▶ **The data**:
========

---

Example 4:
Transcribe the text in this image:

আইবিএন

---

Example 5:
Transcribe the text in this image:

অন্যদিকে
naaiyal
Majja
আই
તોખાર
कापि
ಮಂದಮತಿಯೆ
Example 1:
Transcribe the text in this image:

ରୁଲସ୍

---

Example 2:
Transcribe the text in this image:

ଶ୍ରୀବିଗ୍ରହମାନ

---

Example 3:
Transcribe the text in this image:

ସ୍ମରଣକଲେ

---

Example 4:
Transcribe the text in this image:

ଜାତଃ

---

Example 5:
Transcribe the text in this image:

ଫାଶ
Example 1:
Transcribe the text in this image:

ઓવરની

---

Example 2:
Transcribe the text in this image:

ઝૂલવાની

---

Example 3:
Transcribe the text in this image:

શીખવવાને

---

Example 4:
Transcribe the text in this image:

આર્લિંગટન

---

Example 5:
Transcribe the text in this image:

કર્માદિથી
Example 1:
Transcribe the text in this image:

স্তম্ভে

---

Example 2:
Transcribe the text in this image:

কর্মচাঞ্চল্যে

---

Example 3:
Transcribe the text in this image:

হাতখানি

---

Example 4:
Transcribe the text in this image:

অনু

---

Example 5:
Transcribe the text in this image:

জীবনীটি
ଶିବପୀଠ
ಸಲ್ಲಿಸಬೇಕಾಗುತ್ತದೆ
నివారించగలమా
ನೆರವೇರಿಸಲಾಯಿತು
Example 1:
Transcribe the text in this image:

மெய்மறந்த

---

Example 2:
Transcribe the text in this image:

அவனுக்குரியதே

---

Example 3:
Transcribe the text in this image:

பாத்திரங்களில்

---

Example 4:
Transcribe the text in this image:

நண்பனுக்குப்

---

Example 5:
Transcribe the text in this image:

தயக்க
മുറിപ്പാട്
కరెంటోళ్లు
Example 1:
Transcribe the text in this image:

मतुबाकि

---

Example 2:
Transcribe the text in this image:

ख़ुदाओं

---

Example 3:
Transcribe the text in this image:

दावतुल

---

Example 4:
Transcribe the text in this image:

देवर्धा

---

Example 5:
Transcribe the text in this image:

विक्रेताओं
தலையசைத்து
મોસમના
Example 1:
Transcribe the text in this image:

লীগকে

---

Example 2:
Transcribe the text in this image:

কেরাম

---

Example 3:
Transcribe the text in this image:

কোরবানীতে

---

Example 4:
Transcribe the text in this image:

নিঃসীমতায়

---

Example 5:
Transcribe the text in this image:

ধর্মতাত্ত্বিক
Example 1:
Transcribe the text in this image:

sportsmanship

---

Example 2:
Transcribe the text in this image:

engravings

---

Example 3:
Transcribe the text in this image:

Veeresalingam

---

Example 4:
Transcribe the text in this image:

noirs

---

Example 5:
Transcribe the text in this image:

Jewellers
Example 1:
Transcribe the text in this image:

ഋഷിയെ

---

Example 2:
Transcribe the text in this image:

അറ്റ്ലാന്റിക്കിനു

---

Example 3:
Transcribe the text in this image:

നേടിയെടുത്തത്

========

▶ **Activity**: Produce the entries again, character for character.

▶ **Your solution**:
---

Example 4:
Transcribe the text in this image:

আইবিএন

---

Example 5:
Transcribe the text in this image:

অন্যদিকে
naaiyal
Majja
আই
તોખાર
कापि
ಮಂದಮತಿಯೆ
Example 1:
Transcribe the text in this image:

ରୁଲସ୍

---

Example 2:
Transcribe the text in this image:

ଶ୍ରୀବିଗ୍ରହମାନ

---

Example 3:
Transcribe the text in this image:

ସ୍ମରଣକଲେ

---

Example 4:
Transcribe the text in this image:

ଜାତଃ

---

Example 5:
Transcribe the text in this image:

ଫାଶ
Example 1:
Transcribe the text in this image:

ઓવરની

---

Example 2:
Transcribe the text in this image:

ઝૂલવાની

---

Example 3:
Transcribe the text in this image:

શીખવવાને

---

Example 4:
Transcribe the text in this image:

આર્લિંગટન

---

Example 5:
Transcribe the text in this image:

કર્માદિથી
Example 1:
Transcribe the text in this image:

স্তম্ভে

---

Example 2:
Transcribe the text in this image:

কর্মচাঞ্চল্যে

---

Example 3:
Transcribe the text in this image:

হাতখানি

---

Example 4:
Transcribe the text in this image:

অনু

---

Example 5:
Transcribe the text in this image:

জীবনীটি
ଶିବପୀଠ
ಸಲ್ಲಿಸಬೇಕಾಗುತ್ತದೆ
నివారించగలమా
ನೆರವೇರಿಸಲಾಯಿತು
Example 1:
Transcribe the text in this image:

மெய்மறந்த

---

Example 2:
Transcribe the text in this image:

அவனுக்குரியதே

---

Example 3:
Transcribe the text in this image:

பாத்திரங்களில்

---

Example 4:
Transcribe the text in this image:

நண்பனுக்குப்

---

Example 5:
Transcribe the text in this image:

தயக்க
മുറിപ്പാട്
కరెంటోళ్లు
Example 1:
Transcribe the text in this image:

मतुबाकि

---

Example 2:
Transcribe the text in this image:

ख़ुदाओं

---

Example 3:
Transcribe the text in this image:

दावतुल

---

Example 4:
Transcribe the text in this image:

देवर्धा

---

Example 5:
Transcribe the text in this image:

विक्रेताओं
தலையசைத்து
મોસમના
Example 1:
Transcribe the text in this image:

লীগকে

---

Example 2:
Transcribe the text in this image:

কেরাম

---

Example 3:
Transcribe the text in this image:

কোরবানীতে

---

Example 4:
Transcribe the text in this image:

নিঃসীমতায়

---

Example 5:
Transcribe the text in this image:

ধর্মতাত্ত্বিক
Example 1:
Transcribe the text in this image:

sportsmanship

---

Example 2:
Transcribe the text in this image:

engravings

---

Example 3:
Transcribe the text in this image:

Veeresalingam

---

Example 4:
Transcribe the text in this image:

noirs

---

Example 5:
Transcribe the text in this image:

Jewellers
Example 1:
Transcribe the text in this image:

ഋഷിയെ

---

Example 2:
Transcribe the text in this image:

അറ്റ്ലാന്റിക്കിനു

---

Example 3:
Transcribe the text in this image:

നേടിയെടുത്തത്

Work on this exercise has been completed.